• DO THIS
Echo the data from the line with "family: Asparagaceae" to the line with "catalogue / barcode: US 2952752", both included.

• Dataset rows
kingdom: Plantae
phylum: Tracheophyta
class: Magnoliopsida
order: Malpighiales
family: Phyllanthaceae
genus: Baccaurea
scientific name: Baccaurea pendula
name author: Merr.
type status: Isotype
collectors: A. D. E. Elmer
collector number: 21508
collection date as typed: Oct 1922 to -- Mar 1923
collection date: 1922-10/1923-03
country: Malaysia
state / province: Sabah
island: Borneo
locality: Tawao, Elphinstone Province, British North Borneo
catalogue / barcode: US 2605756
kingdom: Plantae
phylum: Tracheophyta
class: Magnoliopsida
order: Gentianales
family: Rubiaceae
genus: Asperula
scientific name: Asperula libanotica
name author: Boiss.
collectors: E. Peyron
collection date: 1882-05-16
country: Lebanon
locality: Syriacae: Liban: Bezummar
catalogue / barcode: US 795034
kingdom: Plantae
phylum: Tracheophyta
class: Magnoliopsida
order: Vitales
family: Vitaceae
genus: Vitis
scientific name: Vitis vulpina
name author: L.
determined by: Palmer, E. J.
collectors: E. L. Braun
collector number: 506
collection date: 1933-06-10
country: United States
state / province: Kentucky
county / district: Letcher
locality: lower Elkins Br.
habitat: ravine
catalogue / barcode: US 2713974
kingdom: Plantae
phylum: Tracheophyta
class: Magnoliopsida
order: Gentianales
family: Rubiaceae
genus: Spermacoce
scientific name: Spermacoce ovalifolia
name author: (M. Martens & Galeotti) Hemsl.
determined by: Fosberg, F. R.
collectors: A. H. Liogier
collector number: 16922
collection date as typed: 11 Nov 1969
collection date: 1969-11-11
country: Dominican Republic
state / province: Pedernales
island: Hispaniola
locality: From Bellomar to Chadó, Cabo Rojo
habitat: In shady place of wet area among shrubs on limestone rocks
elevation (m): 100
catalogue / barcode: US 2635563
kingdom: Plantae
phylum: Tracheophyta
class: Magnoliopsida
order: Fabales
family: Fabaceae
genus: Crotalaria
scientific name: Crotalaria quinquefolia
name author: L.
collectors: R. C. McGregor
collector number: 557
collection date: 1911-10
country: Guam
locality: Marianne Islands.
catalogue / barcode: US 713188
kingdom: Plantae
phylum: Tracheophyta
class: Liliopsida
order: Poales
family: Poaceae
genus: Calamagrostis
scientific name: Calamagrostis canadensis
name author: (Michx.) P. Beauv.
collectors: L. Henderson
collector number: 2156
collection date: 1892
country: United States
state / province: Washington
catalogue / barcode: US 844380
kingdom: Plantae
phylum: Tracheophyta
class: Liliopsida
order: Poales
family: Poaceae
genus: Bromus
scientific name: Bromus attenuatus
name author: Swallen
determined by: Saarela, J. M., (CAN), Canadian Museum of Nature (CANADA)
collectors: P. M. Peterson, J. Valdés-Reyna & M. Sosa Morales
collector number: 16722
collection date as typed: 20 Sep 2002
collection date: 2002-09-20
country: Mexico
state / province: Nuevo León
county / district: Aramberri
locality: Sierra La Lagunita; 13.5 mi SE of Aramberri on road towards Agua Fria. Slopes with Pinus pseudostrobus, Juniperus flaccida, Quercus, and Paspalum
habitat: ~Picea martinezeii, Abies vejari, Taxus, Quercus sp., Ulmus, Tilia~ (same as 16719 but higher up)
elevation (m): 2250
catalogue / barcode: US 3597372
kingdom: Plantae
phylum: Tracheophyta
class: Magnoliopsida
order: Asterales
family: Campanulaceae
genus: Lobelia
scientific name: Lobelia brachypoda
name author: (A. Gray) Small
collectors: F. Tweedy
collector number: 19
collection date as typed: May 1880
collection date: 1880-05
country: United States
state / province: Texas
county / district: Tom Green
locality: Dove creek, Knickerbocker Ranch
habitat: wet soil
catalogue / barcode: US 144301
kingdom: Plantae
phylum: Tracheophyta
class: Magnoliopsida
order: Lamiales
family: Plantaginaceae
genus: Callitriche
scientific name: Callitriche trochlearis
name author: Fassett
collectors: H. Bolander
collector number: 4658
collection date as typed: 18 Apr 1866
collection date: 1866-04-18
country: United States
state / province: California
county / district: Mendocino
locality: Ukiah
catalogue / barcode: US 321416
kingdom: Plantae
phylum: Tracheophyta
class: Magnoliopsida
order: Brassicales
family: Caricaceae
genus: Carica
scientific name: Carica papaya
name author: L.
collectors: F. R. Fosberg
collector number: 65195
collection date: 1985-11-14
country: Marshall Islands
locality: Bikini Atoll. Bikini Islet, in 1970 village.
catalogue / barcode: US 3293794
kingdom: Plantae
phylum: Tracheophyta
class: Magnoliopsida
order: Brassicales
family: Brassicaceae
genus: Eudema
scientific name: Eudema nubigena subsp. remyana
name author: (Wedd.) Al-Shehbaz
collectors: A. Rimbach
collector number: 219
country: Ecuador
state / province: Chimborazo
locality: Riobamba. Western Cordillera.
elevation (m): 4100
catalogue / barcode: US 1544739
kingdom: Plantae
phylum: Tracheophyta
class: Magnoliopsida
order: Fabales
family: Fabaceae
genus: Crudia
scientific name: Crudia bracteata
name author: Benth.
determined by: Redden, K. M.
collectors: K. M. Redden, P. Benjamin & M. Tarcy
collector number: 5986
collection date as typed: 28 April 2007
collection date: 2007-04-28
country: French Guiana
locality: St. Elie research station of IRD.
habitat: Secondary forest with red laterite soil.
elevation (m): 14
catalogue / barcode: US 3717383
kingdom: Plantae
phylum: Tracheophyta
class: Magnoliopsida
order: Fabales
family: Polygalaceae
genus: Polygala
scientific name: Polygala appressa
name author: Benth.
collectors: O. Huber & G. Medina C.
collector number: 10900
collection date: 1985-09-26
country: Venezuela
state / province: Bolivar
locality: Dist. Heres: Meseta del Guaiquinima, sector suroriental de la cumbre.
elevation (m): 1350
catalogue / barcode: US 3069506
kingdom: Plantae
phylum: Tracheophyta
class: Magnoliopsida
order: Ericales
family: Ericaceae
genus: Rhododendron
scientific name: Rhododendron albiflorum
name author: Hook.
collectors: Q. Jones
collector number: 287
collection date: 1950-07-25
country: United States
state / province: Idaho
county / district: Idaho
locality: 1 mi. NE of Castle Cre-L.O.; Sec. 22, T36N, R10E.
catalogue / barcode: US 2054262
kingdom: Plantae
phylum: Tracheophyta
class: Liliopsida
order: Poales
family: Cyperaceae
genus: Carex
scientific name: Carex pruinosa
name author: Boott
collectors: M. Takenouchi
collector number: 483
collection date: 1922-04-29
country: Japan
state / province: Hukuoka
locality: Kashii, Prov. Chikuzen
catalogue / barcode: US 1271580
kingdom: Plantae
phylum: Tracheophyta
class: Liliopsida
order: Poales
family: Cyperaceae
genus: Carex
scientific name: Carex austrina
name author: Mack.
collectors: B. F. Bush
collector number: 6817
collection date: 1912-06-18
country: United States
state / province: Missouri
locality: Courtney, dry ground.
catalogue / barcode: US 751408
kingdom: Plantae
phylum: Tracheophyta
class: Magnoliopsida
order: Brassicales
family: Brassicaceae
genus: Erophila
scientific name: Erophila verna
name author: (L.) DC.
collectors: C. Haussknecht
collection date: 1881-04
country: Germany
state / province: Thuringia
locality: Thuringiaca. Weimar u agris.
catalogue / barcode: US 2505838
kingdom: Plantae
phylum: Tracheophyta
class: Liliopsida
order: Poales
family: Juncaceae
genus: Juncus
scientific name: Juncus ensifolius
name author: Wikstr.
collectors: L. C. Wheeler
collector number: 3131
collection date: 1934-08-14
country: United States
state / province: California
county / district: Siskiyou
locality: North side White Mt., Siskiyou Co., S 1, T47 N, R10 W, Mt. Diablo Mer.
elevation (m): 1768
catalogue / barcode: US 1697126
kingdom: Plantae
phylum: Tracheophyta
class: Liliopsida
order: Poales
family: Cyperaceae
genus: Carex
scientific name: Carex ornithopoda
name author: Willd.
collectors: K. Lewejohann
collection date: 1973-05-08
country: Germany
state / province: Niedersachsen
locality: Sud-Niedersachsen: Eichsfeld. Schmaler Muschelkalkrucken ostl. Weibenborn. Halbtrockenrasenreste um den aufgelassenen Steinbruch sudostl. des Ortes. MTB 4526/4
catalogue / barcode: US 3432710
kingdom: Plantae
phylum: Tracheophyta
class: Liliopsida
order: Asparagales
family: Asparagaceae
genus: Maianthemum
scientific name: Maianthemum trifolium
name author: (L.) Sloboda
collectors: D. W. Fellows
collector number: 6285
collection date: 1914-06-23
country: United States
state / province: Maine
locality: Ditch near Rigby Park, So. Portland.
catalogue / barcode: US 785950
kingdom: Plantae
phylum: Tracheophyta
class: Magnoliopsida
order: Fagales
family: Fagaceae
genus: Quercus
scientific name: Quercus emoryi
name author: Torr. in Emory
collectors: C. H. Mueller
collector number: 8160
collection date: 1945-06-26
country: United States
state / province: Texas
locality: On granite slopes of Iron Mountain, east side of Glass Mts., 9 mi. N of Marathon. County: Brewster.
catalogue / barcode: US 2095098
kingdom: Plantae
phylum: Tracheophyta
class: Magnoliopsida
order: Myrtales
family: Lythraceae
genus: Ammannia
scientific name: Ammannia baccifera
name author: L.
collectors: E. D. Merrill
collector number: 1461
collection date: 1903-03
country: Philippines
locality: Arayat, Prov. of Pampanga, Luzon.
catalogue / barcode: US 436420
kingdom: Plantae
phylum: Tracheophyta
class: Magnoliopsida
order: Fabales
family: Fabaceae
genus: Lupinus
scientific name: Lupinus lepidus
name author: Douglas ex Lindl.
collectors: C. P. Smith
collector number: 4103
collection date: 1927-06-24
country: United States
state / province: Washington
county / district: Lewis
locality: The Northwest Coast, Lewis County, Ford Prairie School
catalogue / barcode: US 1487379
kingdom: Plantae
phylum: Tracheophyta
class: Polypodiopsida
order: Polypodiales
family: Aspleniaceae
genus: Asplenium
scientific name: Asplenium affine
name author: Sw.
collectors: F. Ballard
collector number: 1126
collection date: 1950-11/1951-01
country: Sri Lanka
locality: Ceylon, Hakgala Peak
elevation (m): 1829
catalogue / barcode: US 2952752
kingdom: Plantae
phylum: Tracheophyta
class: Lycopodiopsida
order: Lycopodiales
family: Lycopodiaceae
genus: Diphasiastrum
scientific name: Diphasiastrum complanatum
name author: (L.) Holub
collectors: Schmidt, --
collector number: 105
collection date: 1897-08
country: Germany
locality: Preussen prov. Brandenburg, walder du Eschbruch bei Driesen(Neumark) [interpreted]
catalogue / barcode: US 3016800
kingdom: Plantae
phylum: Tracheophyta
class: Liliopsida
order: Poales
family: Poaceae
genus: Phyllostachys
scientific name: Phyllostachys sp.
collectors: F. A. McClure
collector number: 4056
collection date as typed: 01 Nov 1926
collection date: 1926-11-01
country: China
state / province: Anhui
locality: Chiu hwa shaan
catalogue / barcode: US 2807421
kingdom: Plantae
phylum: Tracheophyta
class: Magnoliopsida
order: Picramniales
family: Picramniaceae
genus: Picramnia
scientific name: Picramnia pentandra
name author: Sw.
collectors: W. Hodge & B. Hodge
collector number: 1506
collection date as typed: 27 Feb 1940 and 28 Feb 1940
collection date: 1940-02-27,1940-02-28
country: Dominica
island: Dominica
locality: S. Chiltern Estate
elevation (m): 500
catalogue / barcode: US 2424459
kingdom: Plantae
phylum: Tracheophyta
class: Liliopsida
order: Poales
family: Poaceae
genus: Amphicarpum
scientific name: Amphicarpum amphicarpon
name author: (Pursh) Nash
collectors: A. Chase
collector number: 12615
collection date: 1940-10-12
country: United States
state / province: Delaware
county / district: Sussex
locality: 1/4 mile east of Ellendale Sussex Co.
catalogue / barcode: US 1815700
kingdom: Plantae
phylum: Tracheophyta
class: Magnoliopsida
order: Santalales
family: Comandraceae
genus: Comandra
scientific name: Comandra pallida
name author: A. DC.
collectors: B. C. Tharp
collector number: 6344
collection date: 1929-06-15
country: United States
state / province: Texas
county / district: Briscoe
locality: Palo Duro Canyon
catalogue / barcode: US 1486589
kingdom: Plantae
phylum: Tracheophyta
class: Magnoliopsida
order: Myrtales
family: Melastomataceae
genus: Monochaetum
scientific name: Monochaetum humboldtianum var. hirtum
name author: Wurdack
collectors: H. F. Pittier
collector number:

• WRITTEN SOLUTION
family: Asparagaceae
genus: Maianthemum
scientific name: Maianthemum trifolium
name author: (L.) Sloboda
collectors: D. W. Fellows
collector number: 6285
collection date: 1914-06-23
country: United States
state / province: Maine
locality: Ditch near Rigby Park, So. Portland.
catalogue / barcode: US 785950
kingdom: Plantae
phylum: Tracheophyta
class: Magnoliopsida
order: Fagales
family: Fagaceae
genus: Quercus
scientific name: Quercus emoryi
name author: Torr. in Emory
collectors: C. H. Mueller
collector number: 8160
collection date: 1945-06-26
country: United States
state / province: Texas
locality: On granite slopes of Iron Mountain, east side of Glass Mts., 9 mi. N of Marathon. County: Brewster.
catalogue / barcode: US 2095098
kingdom: Plantae
phylum: Tracheophyta
class: Magnoliopsida
order: Myrtales
family: Lythraceae
genus: Ammannia
scientific name: Ammannia baccifera
name author: L.
collectors: E. D. Merrill
collector number: 1461
collection date: 1903-03
country: Philippines
locality: Arayat, Prov. of Pampanga, Luzon.
catalogue / barcode: US 436420
kingdom: Plantae
phylum: Tracheophyta
class: Magnoliopsida
order: Fabales
family: Fabaceae
genus: Lupinus
scientific name: Lupinus lepidus
name author: Douglas ex Lindl.
collectors: C. P. Smith
collector number: 4103
collection date: 1927-06-24
country: United States
state / province: Washington
county / district: Lewis
locality: The Northwest Coast, Lewis County, Ford Prairie School
catalogue / barcode: US 1487379
kingdom: Plantae
phylum: Tracheophyta
class: Polypodiopsida
order: Polypodiales
family: Aspleniaceae
genus: Asplenium
scientific name: Asplenium affine
name author: Sw.
collectors: F. Ballard
collector number: 1126
collection date: 1950-11/1951-01
country: Sri Lanka
locality: Ceylon, Hakgala Peak
elevation (m): 1829
catalogue / barcode: US 2952752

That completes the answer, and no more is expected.